## TEXTO CITADO
---------------
Columna publicada en diario Pulso, 17.10.13

 

Una de las cosas que más llama la atención del libro “El otro modelo” es el maniqueísmo militante de todos sus apartados políticos. En ellos la pluma de sus autores, liderados por Fernando Atria, “rezuma hiel” al escribir un concepto con el cual identifican a todos los que discrepen de sus ideas: “neoliberales”. El “neoliberal”, según el libro, sería alguien que cree que la sociedad y lo público no existen y que el mercado sería el único medio a través del cual los naturalmente egoístas seres humanos lograrían coordinarse pacíficamente, convergiendo intereses mezquinos y generándose, por esa vía, bienes públicos.

Frente a la maldad del “neoliberal” y su “modelo”, los autores del libro nos explican que la forma de nuestras relaciones estaría determinada por la estructura de incentivos del “sistema” en que vivimos, impuesta en forma brutal por un grupo de “neoliberales”. Frente a esto, habría hoy otro grupo de personas -ellos, los autores- que podrían modificar el “sistema”, pero apuntando al “interés general”, de modo de construir una “sociedad justa” en base a conductas altruistas entre los ciudadanos incentivadas por el “nuevo (otro) modelo”.

Dentro de esta visión, el aparato estatal sería el sinónimo exclusivo de “lo público” y el instrumento adecuado para “hacernos mejores” mediante la coerción institucional -que no implica necesariamente el control directo- orientada a alinear los intereses para hacer emerger el altruismo en torno a “bienes clave” que darían cuenta de que vivimos en una comunidad política (salud, educación, etcétera). Es por eso que los autores de “El otro modelo” no ven contradicción entre que alguien matricule a sus hijos en los colegios más caros y exclusivos de Santiago y proclame, a la vez, que desprecia ese acto, ya que el problema sería que el “modelo” actual no le entrega los incentivos para que su egoísmo natural sea ordenado al altruismo, y así no actúe de manera contraria a lo que considera bueno.

Ante esta propuesta, han surgido dos voces distintas: unas que afirman que efectivamente vivimos en un “modelo neoliberal”, pero que éste es bueno y nos ha traído grandes beneficios, ya que la naturaleza humana sería egoísta y el mejor modo para coordinar estas naturalezas egoístas sería el mercado. Algo así se vio a ratos en el poco matizado intercambio epistolar entre Axel Kaiser y Fernando Atria en El Mercurio. Otras nos dicen que no vivimos en un “modelo”, que el ser humano es capaz del bien -aunque débil frente al egoísmo- y que la sociedad no es reducible ni al Estado ni al mercado, sino justamente a todo lo que existe entre el individuo y el Estado, lo cual no es “diseñable”, ya que los seres humanos son libres y responsables. Un ejemplo de esta postura la encontramos en la columna de Daniel Mansuy titulada “La otra utopía”.
---------------
## REGISTROS GUARDADOS
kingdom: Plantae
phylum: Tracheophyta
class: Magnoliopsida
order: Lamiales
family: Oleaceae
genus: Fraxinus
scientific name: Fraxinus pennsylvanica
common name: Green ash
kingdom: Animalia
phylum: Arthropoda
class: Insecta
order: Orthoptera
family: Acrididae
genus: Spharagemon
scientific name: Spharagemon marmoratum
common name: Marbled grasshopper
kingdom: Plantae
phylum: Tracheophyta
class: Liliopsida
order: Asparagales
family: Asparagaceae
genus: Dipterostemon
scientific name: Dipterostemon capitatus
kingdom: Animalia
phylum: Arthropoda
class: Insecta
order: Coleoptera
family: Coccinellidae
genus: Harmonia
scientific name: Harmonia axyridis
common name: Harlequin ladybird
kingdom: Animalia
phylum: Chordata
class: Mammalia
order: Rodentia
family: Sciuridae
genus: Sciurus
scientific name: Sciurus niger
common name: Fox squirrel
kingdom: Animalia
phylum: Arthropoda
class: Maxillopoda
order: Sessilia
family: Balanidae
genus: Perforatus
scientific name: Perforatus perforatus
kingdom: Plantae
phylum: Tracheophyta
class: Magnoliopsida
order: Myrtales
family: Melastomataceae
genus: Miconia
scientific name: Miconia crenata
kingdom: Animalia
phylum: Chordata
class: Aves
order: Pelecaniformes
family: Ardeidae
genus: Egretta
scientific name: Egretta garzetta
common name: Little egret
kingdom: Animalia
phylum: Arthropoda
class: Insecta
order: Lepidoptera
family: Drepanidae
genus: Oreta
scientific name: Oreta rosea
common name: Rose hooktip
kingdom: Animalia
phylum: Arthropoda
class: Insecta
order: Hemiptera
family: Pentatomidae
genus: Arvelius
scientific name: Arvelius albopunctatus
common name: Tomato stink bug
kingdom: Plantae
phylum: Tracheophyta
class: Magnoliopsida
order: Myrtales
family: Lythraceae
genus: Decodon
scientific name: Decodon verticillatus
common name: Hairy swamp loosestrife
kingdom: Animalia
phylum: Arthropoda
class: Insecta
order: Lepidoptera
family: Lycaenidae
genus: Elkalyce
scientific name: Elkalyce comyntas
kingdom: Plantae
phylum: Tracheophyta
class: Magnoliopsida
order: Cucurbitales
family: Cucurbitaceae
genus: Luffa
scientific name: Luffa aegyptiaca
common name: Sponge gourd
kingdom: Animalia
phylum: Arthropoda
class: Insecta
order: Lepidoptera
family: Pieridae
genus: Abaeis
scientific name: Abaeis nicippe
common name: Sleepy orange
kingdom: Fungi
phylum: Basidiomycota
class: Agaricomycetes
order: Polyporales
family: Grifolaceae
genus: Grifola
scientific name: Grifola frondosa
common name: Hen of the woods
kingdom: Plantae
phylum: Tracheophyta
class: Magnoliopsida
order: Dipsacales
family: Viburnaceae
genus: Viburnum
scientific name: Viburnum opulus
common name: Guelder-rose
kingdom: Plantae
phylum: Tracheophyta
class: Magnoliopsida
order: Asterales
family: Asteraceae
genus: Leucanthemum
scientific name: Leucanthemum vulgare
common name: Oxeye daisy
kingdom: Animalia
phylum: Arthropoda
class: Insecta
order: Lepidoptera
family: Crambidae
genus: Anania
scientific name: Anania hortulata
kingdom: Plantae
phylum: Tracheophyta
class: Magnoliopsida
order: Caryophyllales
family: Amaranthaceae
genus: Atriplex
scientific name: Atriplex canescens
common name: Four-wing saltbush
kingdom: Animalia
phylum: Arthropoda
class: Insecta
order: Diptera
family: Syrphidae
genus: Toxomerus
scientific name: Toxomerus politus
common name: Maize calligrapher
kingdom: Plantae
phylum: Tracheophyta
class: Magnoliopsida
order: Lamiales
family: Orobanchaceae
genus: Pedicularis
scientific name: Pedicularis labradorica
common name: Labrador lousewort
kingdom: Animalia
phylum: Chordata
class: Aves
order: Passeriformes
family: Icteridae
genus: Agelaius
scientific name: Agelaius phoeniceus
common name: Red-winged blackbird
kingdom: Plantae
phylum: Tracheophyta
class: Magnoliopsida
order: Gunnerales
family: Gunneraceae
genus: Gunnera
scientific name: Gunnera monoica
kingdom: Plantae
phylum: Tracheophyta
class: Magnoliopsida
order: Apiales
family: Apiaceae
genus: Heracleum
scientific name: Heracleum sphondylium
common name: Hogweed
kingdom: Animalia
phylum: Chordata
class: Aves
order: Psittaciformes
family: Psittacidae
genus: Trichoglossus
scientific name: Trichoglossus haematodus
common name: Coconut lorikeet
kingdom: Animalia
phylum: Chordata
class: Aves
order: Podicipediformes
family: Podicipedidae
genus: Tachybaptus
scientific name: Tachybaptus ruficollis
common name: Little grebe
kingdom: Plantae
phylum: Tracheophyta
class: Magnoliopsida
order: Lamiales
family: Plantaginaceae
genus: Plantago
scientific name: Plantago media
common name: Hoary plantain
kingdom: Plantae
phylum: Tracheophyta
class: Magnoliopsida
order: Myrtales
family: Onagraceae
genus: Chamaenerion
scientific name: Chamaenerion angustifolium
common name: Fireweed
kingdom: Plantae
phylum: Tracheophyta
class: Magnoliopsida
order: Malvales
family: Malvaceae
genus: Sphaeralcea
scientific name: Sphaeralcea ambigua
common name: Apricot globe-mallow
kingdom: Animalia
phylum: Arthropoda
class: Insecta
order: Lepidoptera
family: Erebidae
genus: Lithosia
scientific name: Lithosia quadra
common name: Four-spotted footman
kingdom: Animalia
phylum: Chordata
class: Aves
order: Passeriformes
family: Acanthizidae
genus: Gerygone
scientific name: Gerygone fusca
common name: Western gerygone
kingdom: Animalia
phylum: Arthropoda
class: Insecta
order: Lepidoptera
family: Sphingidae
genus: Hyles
---------------
## TAREAS
[A] Según la columna sobre el libro “El otro modelo”, ¿quién lidera a los autores de ese libro?
[B] En la columna, ¿por qué los autores de “El otro modelo” no ven contradicción en que alguien matricule a sus hijos en los colegios más caros de Santiago y a la vez diga despreciar ese acto? Responde en una a tres oraciones.

## SOLUCIONES DEL EJERCICIO
[A] Fernando Atria.

[B] Porque, para ellos, el problema está en el “modelo” actual, que no le entrega a esa persona los incentivos para que su egoísmo natural sea ordenado al altruismo. Sin esos incentivos, la persona actúa de manera contraria a lo que considera bueno.